#### TEKS SUMBER ####

Tidak banyak diketahui kiprah para isteri ini dalam perang Diponegoro kecuali R.A Ratnaningsih yang juga merupakan salah satu prajurit perang sebagai pemimpin pasukan pemanah wanita yang disebut dengan pasukan Srikandi.
Karena kehidupan Pangeran Diponegoro yang berpindah-pindah baik ketika menuntut ilmu maupun dalam perjuangan yang membutuhkan banyak pengikut maka tidak menutup kemungkinan masih ada isteri-isteri beliau yang tidak tercatat dalam sejarah selama ini. Dalam buku The Power of Prophecy tulisan Peter Carey hanya dituliskan sebanyak 7 orang isteri beliau. Buku tersebut labih banyak bersumber dari Buku sejarah tulisan Pangeran Diponegoro ”Babad Diponegoro”. Dalam babad tersebut Pangeran Diponegoro mengisahkan kehidupannya bersama keluarga. Ada yang namanya disebut hanya sekali, ada juga yang namanya disebut berkali-kali.

Sampai akhirnya Pangeran Diponegoro ditawan dan dibuang ke pengasingan tercatat masih memiliki empat isteri yaitu RA. Retnadewati, R.A Ratnaningsih, R.A Retnokumolo dan R.A Retnaningrum. Hanya R.A Ratnaningsih yang akhirnya mengikuti Pangeran Diponegoro dalam pembuangan. Keikut sertaan R.A Ratnaningsih ini sekaligus menepis anggapan yang selama ini dipercayai oleh beberapa orang bahawa yang dibuang ke Manado lalu ke Makassar hanyalah orang yang mirip dengan Pangeran Diponegoro. Bagaimana mungkin orang yang hanya mirip dengan Pangeran Diponegoro bisa hidup dalam satu rumah dengan R.A Ratnaningsih dan memiliki keturunan ? Menurut analisa penulis tidak mungkin. Cerita-cerita mistis yang berhubungan dengan Pangeran Diponegoro adalah sekedar gambaran betapa kagumnya masyarakat kepada perjuangan beliau.

#### DATA LATIHAN ####

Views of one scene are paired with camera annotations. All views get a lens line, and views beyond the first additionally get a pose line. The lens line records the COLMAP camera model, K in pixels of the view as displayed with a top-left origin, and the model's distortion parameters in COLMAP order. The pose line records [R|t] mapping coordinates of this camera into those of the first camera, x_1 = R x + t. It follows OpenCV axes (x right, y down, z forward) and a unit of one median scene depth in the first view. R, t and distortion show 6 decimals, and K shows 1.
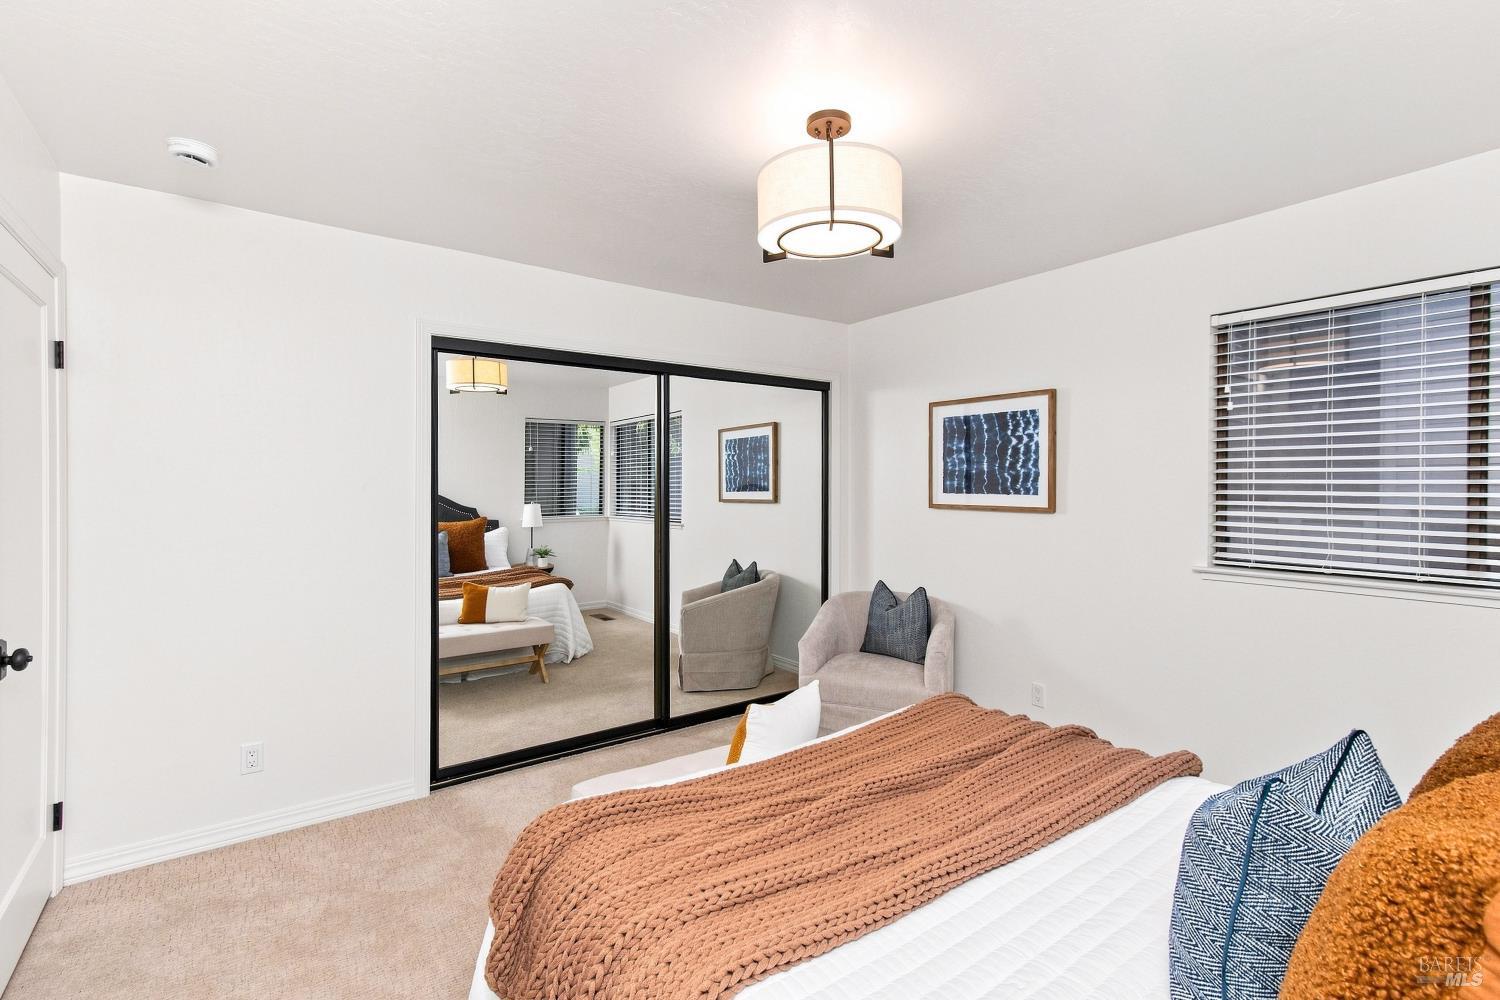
lens RADIAL K [[671.5, 0, 748.3], [0, 671.5, 489.4], [0, 0, 1]] dist [0.017663, -0.001951]
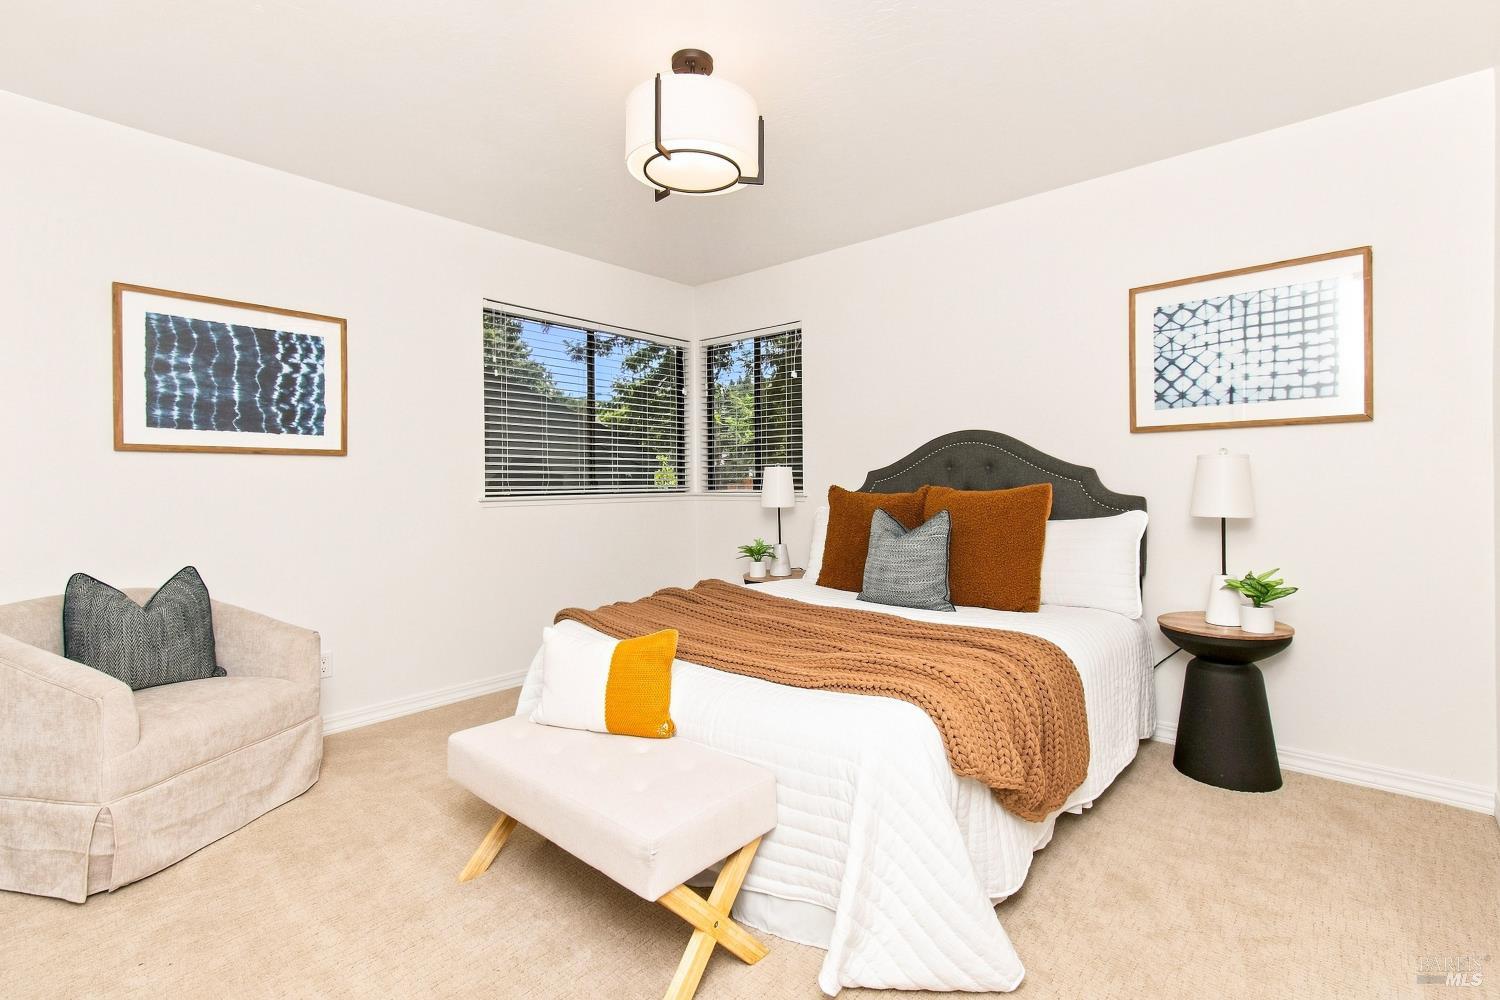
lens RADIAL K [[671.5, 0, 749.2], [0, 671.5, 490.5], [0, 0, 1]] dist [0.017663, -0.001951]
pose [[-0.183498, -0.009441, 0.982975, -0.515792], [0.016131, 0.999790, 0.012614, 0.074697], [-0.982888, 0.018171, -0.183307, 0.596986]]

####

■ **KETENTUAN SOAL**: Menurut teks tentang istri-istri Pangeran Diponegoro, siapa satu-satunya istri yang mengikuti beliau dalam pembuangan? Baris-baris data di atas tidak diperlukan.

■ **JAWABAN TUGAS**: R.A Ratnaningsih.